[Zope3-dev] RE: [Python-Dev] Holes in time

Tim Peters tim@zope.com
Thu, 2 Jan 2003 21:56:16 -0500


[Aahz]
> It sure sounds like you're saying that the DateTime module can't handle
> timezone conversions at all.

Nope, overall it does very well.  Go back to the original msg:  there are
glitches during two hours per year, for tzinfo classes that try to model
both daylight and standard time.  That's it.

> If it can, I don't understand what extra ambiguity (in human terms)
> is introduced by DST, as long as there are no round-trip conversions.

Sorry, I can't explain this any better than it's already been explained.
There's no ambiguity in EST or EDT on their own, there is ambiguity twice a
year in a single class that tries to combine both.

> ...
> I'm confused: are you saying that Guido's calendar doesn't get
> internally converted to UTC?

I'd say that whether it is is irrevelant to the example.  Just as there are
hours in UTC that can't be spelled unambiguously in US Eastern, there are
hours in US Eastern than can't be spelled unambiguously in any other hybrid
(daylight+standard) time zone.  These problems have to do with the target
time system, not with the originating time system.

> If not, then the chart from your message starting this thread doesn't
> apply, because here you're talking about converting from wall clock to
> wall clock, which I think is a conversion that makes no sense

Of course it does:  at any moment, you can call Guido, and if he answers the
phone <wink> you can ask him what his wall clock says.  He doesn't have to
convert his local time to UTC to answer the question, and neither do you.
There's "almost never" a problem with this, either.

> -- that perhaps would be a suitable occasion for an exception.

It seems to depend on the app a person has in mind.

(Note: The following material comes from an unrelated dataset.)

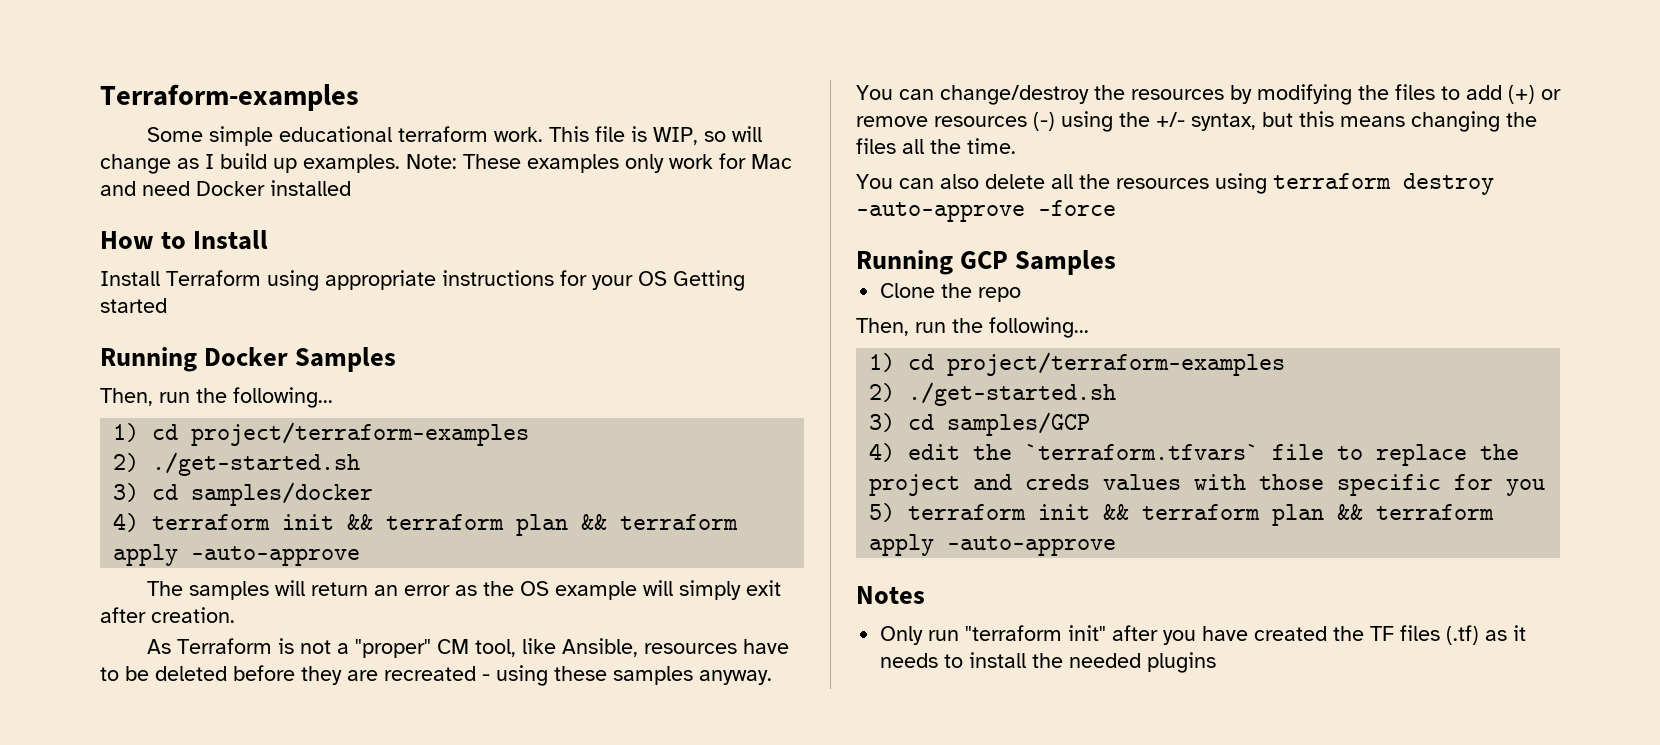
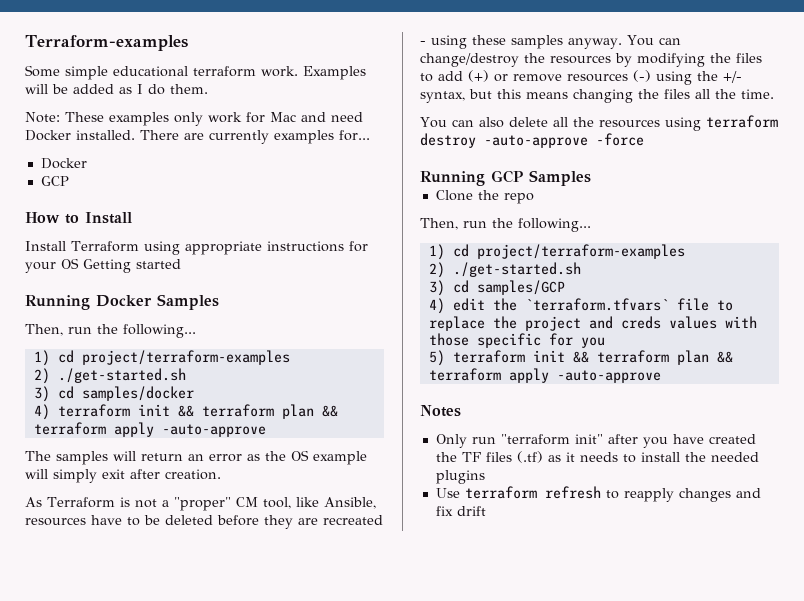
[549,126,763,145] [100,153,400,174] This file is WIP, so will change as I build up examples. -> [303,66,366,80] [25,84,208,95] Examples will be added as I do them. //
[270,180,351,196] installed -> [76,130,370,144] [40,158,87,169] [40,176,69,186] installed. There are currently examples for... // Docker // GCP
(1217, 662) none -> [435,486,761,502] [435,506,486,516] // Use terraform refresh to reapply changes and fix drift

> If Guido's appointment does get converted to UTC, then there's always a
> sensible (if possibly ambiguous) conversion to wall time, and if he
> looks at his calendar, he should be able to see if his appointment got
> converted to UTC correctly.

Fine, pretend Guido lives in Greenwich and UTC is his local time.  The
ambiguity remains, and it doesn't matter whether Guido can detect it:  by
hypothesis, *you're* the one looking at his calendar, and in your local
time.  If an appointment then shows up as starting at 1:00 in your local
time on the day daylight time ends for you, you're most likely to believe
that's your daylight time (assuming you live in the US and in an area that
observes DST).  It may or may not be in reality, and whether that matters
depends on the use you make of the information.